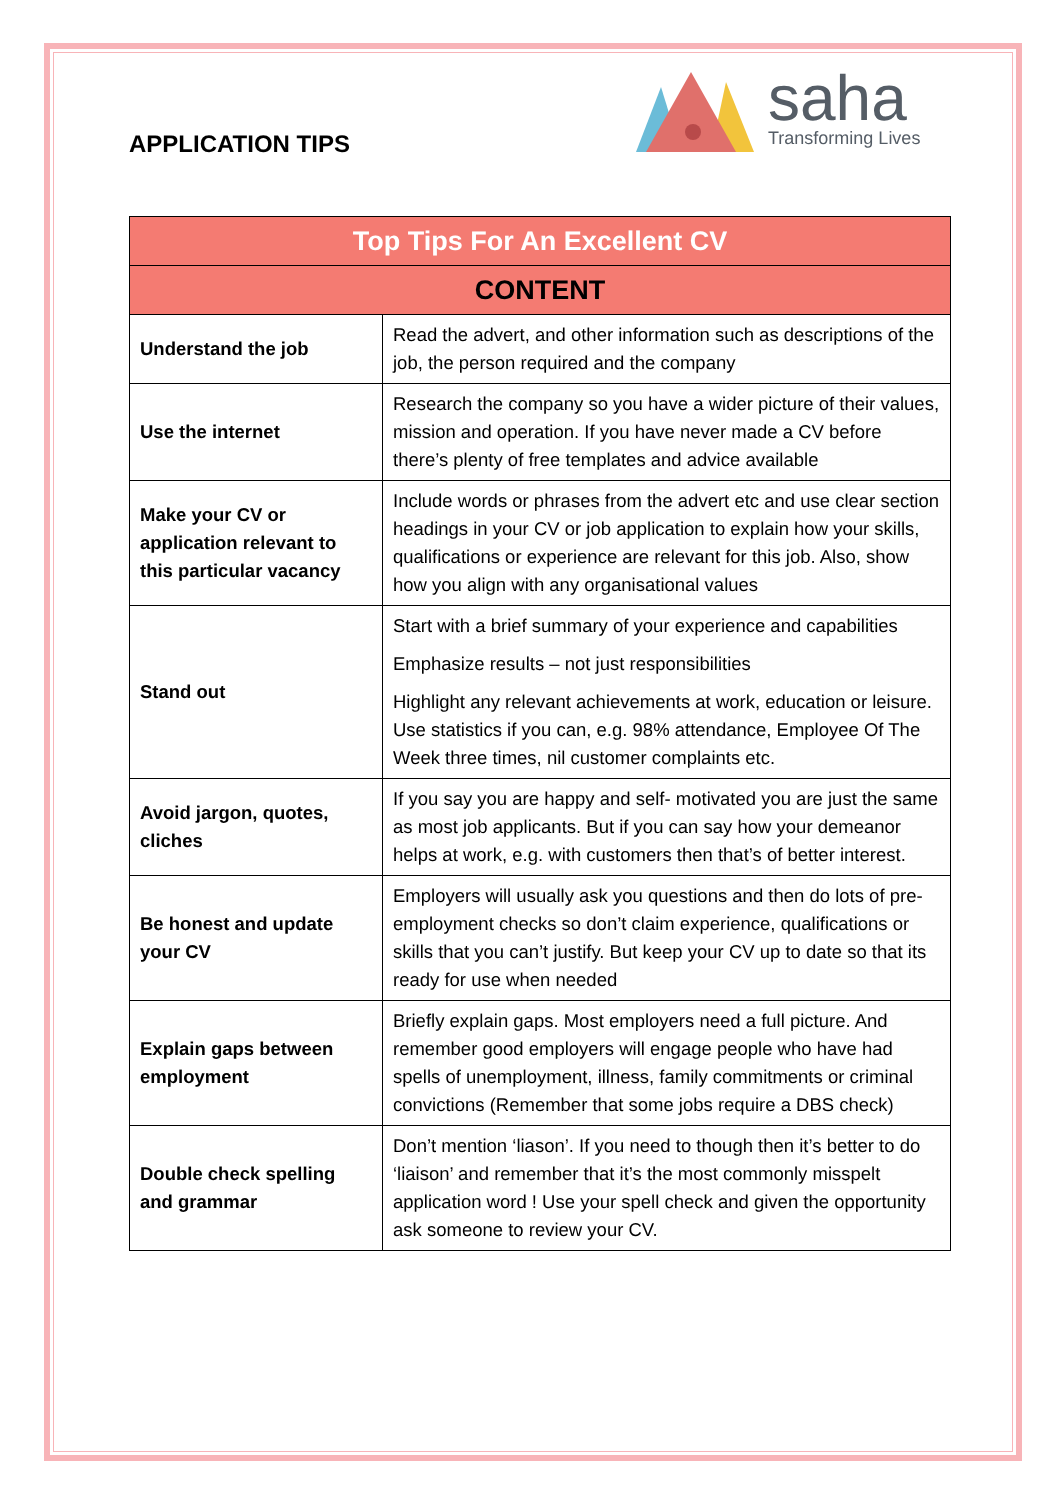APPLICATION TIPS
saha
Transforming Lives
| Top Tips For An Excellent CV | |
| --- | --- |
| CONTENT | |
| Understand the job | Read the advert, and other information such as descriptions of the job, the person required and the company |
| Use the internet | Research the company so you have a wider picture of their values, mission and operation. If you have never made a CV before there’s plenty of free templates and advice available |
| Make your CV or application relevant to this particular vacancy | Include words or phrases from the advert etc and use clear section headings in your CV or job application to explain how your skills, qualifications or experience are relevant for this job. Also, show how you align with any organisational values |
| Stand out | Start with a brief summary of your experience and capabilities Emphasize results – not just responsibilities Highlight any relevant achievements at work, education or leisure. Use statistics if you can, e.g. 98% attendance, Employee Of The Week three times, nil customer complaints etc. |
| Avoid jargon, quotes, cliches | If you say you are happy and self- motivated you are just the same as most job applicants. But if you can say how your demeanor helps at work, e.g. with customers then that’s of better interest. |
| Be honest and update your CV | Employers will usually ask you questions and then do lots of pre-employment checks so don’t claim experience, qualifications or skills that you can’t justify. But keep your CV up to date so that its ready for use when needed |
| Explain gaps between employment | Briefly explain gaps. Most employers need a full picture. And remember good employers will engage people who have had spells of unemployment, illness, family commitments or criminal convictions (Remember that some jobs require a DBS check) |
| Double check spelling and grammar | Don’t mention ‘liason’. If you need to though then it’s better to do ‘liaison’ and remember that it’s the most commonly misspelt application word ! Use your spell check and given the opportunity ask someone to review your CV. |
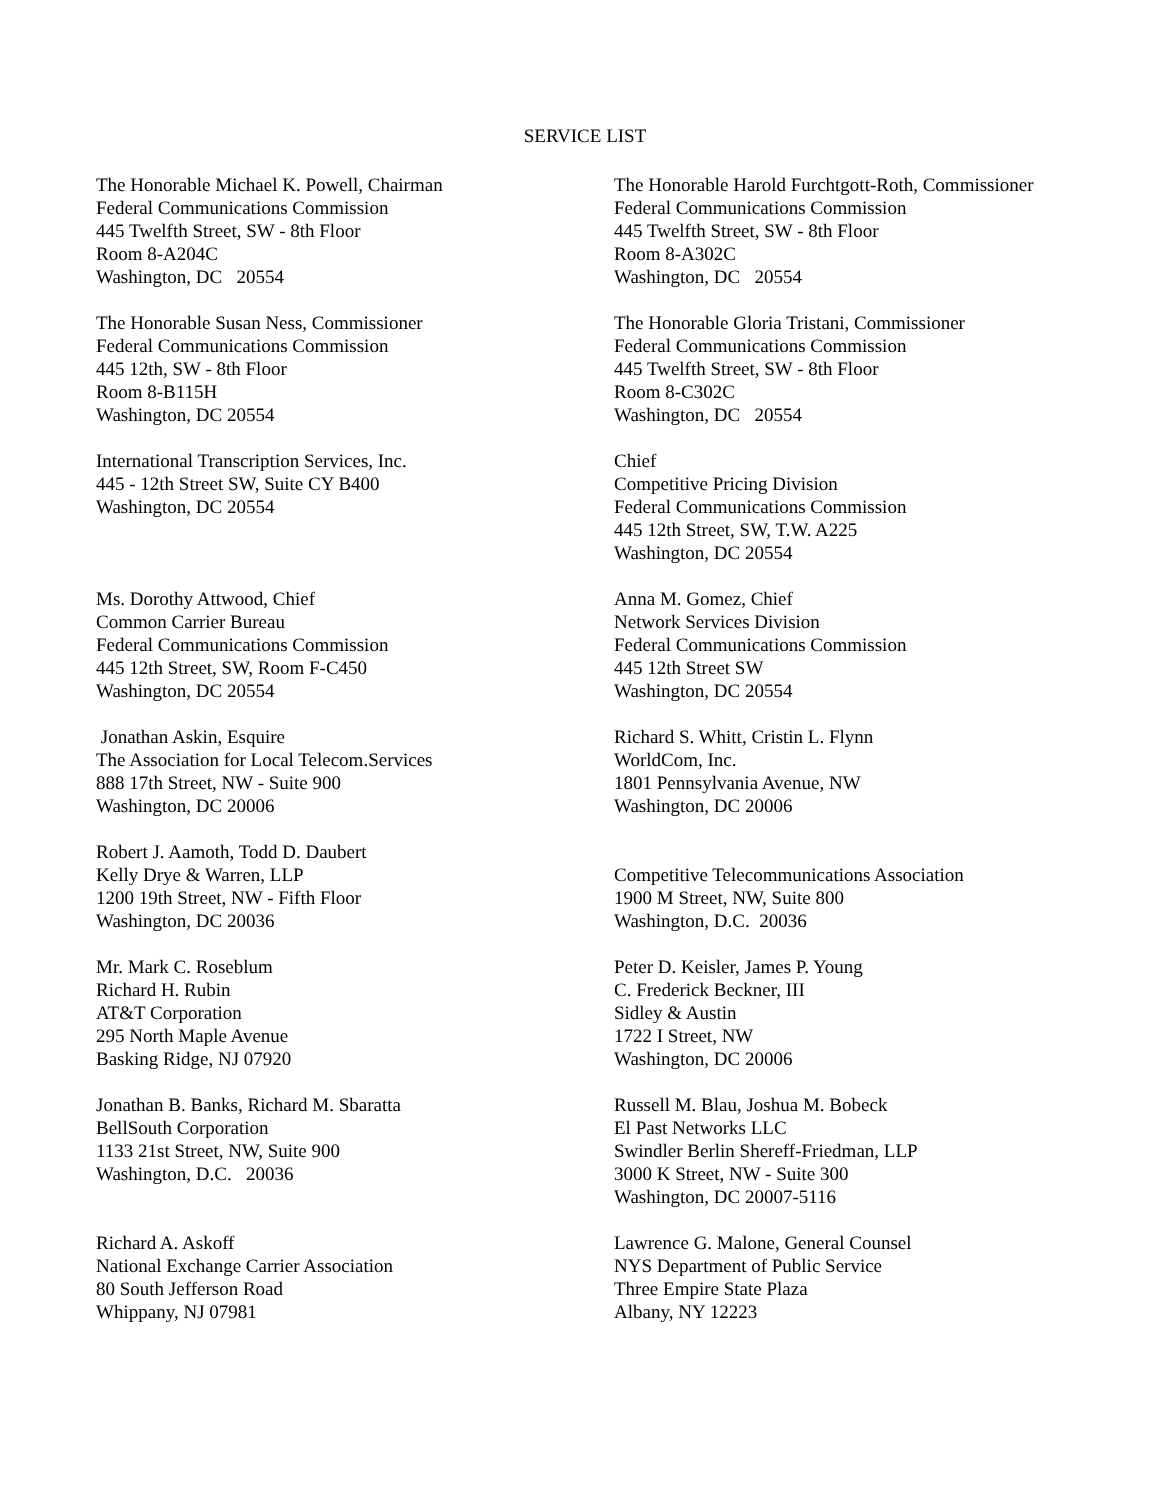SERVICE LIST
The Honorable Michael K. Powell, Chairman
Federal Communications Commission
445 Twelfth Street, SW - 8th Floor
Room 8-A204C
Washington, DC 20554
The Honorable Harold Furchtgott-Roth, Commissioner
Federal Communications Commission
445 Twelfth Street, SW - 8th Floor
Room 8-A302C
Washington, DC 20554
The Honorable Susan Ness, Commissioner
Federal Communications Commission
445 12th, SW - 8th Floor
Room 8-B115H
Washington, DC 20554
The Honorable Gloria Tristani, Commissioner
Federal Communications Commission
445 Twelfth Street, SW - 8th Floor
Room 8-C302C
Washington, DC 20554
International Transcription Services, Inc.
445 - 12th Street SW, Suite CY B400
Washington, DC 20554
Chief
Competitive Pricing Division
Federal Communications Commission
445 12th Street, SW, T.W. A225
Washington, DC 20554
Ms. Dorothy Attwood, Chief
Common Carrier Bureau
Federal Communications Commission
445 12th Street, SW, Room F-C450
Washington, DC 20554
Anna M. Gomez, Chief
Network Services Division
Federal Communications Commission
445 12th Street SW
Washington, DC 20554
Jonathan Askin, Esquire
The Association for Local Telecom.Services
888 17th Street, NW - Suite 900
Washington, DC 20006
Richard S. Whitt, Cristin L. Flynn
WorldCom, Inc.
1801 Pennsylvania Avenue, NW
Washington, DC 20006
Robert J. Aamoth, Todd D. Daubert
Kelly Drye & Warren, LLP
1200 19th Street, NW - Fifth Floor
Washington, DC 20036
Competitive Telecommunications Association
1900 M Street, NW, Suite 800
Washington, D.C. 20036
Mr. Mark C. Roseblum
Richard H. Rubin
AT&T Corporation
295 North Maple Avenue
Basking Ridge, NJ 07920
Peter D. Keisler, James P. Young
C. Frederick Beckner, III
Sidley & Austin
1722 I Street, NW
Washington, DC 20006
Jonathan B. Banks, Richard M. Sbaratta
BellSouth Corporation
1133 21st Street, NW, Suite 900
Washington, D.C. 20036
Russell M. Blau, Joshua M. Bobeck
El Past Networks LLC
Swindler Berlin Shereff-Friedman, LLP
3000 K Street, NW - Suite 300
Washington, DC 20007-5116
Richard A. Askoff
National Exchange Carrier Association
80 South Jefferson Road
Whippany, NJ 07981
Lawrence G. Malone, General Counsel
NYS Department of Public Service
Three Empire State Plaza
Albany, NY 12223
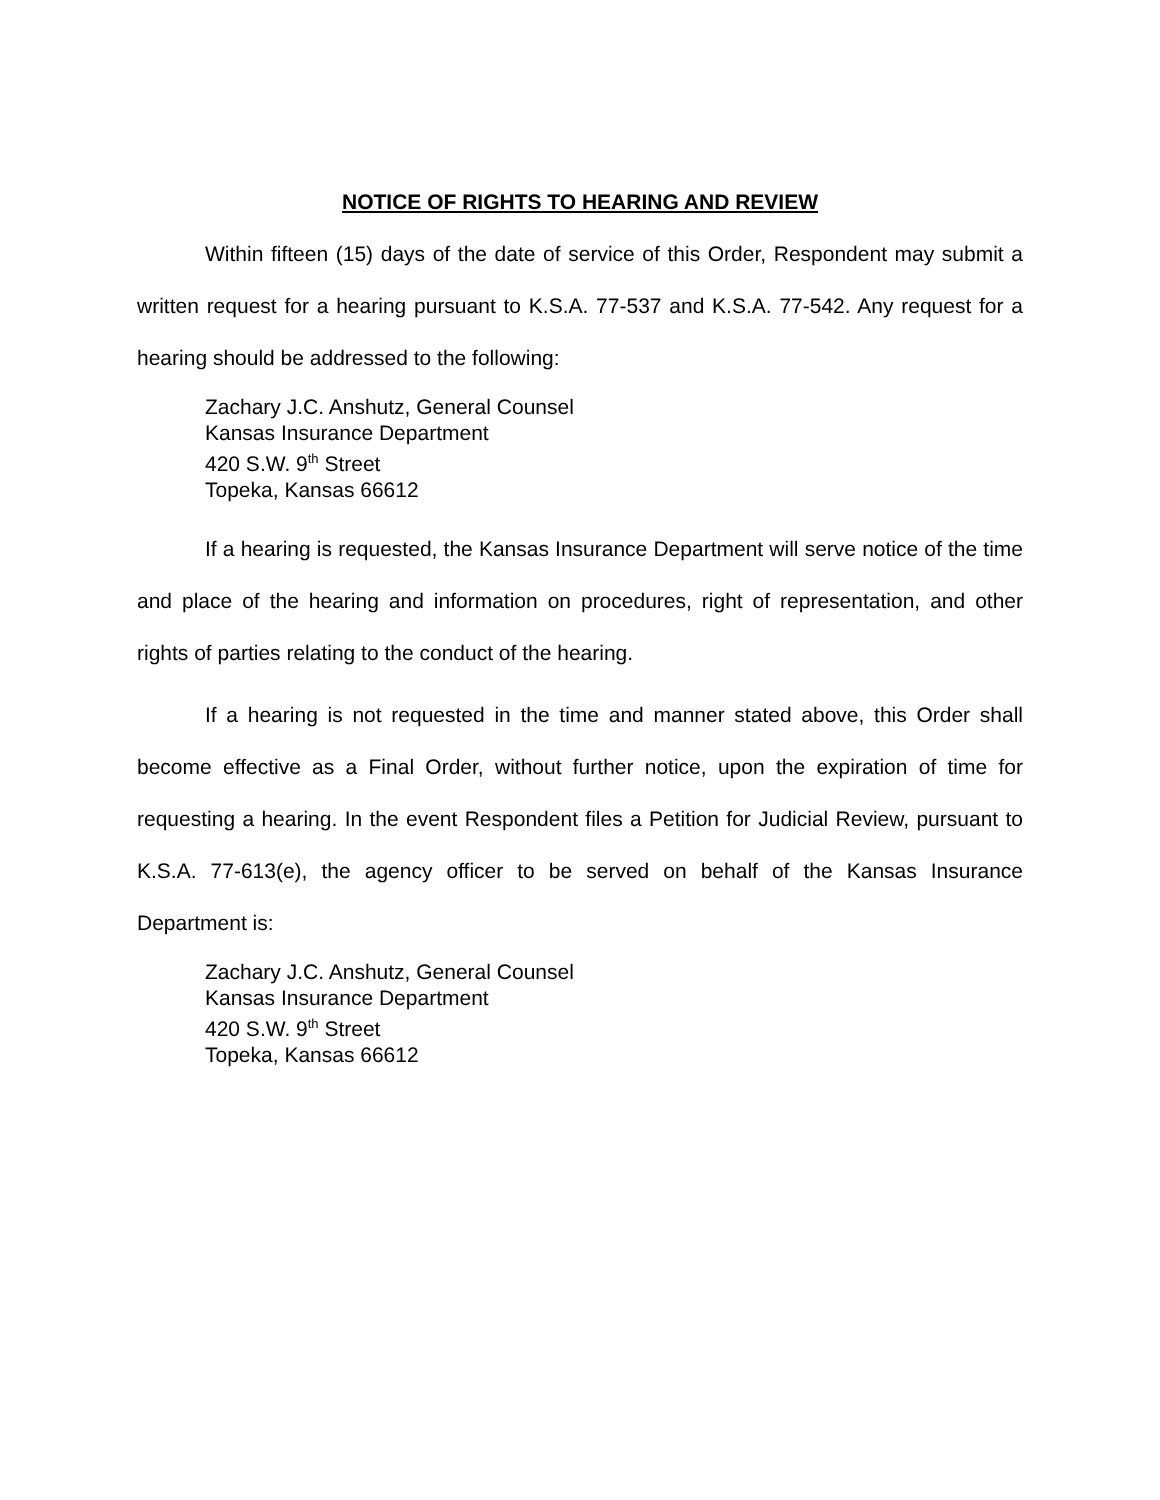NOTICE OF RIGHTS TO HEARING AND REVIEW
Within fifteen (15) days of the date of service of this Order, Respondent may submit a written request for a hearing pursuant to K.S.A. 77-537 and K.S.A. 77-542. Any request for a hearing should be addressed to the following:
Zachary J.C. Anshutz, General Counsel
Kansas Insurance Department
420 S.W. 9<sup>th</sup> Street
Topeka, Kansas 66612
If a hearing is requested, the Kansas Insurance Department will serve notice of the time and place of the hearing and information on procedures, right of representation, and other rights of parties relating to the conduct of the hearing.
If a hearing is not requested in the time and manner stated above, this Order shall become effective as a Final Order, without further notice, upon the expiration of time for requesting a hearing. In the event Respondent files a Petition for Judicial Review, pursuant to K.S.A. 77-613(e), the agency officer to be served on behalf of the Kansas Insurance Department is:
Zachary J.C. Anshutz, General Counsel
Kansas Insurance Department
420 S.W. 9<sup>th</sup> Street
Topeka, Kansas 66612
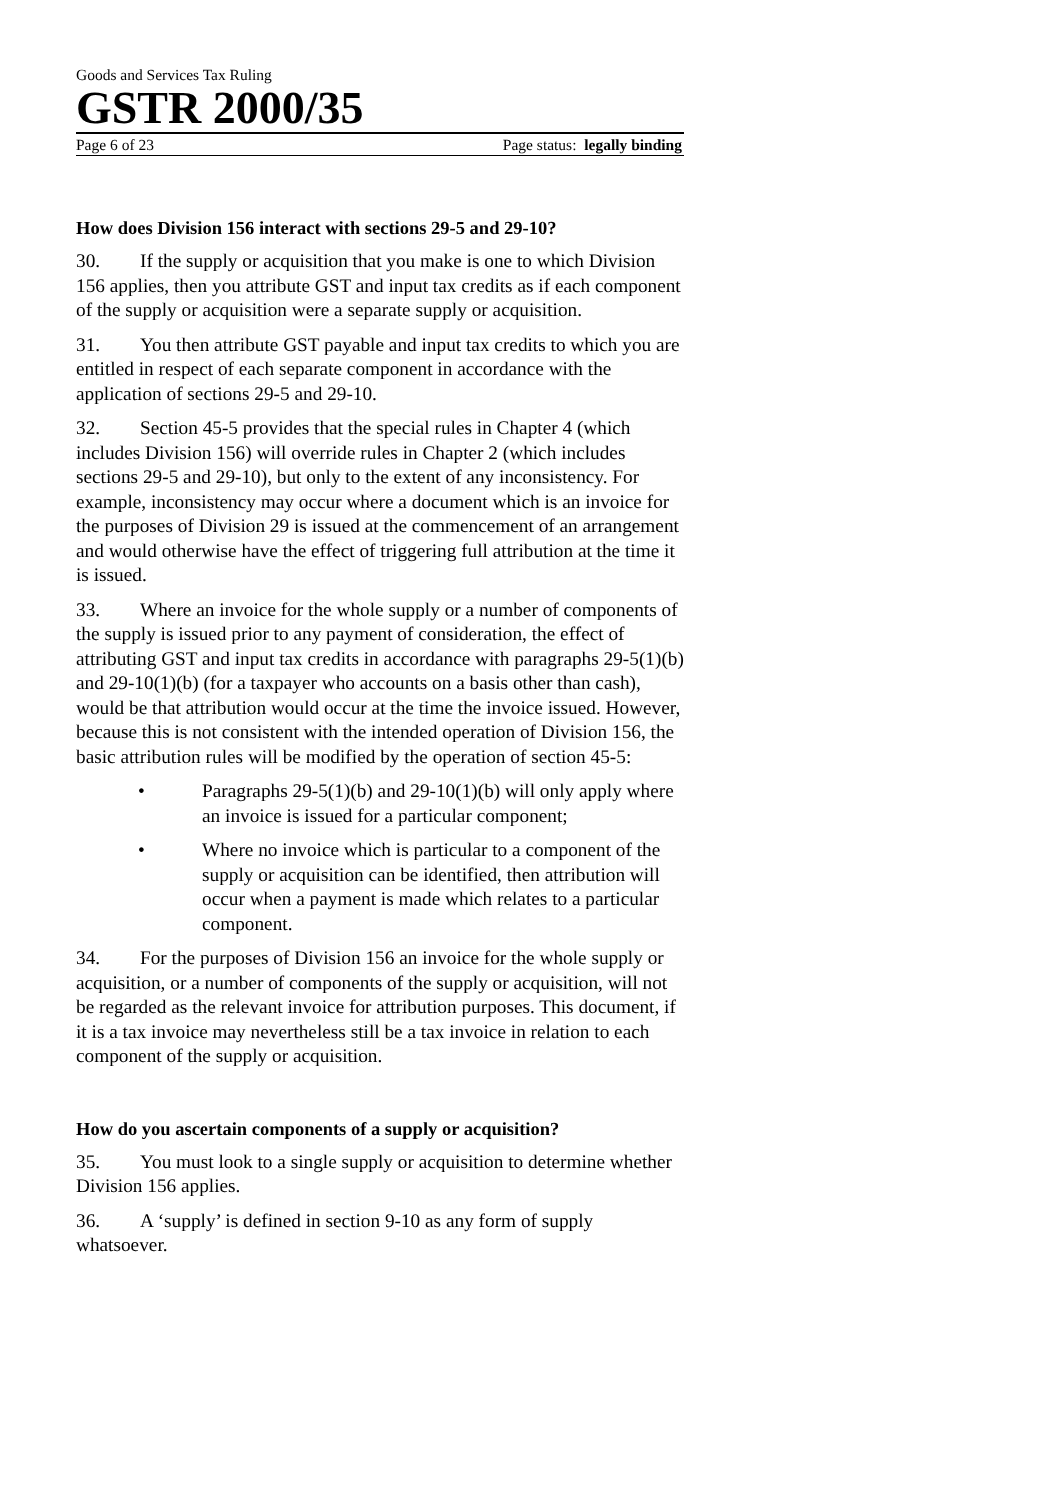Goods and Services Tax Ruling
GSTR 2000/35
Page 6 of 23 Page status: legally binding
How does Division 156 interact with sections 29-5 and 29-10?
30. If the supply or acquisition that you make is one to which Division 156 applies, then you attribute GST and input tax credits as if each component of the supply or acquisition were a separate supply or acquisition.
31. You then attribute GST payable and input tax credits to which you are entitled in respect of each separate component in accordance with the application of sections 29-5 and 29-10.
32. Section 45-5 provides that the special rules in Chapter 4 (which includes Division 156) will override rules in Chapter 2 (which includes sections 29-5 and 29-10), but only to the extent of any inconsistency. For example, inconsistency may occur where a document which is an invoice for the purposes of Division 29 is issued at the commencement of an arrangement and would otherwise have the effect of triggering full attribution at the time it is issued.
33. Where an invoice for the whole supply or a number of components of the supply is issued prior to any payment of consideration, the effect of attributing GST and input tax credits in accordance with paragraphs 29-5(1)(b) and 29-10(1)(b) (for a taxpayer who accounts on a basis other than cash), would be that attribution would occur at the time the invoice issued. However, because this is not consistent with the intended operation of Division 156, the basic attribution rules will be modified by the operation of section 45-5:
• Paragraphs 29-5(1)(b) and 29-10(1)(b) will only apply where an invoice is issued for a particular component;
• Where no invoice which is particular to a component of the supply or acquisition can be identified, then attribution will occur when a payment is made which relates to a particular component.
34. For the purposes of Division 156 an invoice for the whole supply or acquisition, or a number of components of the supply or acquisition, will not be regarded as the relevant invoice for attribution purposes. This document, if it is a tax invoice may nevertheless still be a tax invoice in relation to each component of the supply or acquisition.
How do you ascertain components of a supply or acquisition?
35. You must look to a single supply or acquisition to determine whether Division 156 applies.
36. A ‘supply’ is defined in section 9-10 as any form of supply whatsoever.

....................

# Work request:
Every line above in which the word "your" occurs is to be copied.

# Reply to the task:
| Make your CV or application relevant to this particular vacancy | Include words or phrases from the advert etc and use clear section headings in your CV or job application to explain how your skills, qualifications or experience are relevant for this job. Also, show how you align with any organisational values |
| Stand out | Start with a brief summary of your experience and capabilities Emphasize results – not just responsibilities Highlight any relevant achievements at work, education or leisure. Use statistics if you can, e.g. 98% attendance, Employee Of The Week three times, nil customer complaints etc. |
| Avoid jargon, quotes, cliches | If you say you are happy and self- motivated you are just the same as most job applicants. But if you can say how your demeanor helps at work, e.g. with customers then that’s of better interest. |
| Be honest and update your CV | Employers will usually ask you questions and then do lots of pre-employment checks so don’t claim experience, qualifications or skills that you can’t justify. But keep your CV up to date so that its ready for use when needed |
| Double check spelling and grammar | Don’t mention ‘liason’. If you need to though then it’s better to do ‘liaison’ and remember that it’s the most commonly misspelt application word ! Use your spell check and given the opportunity ask someone to review your CV. |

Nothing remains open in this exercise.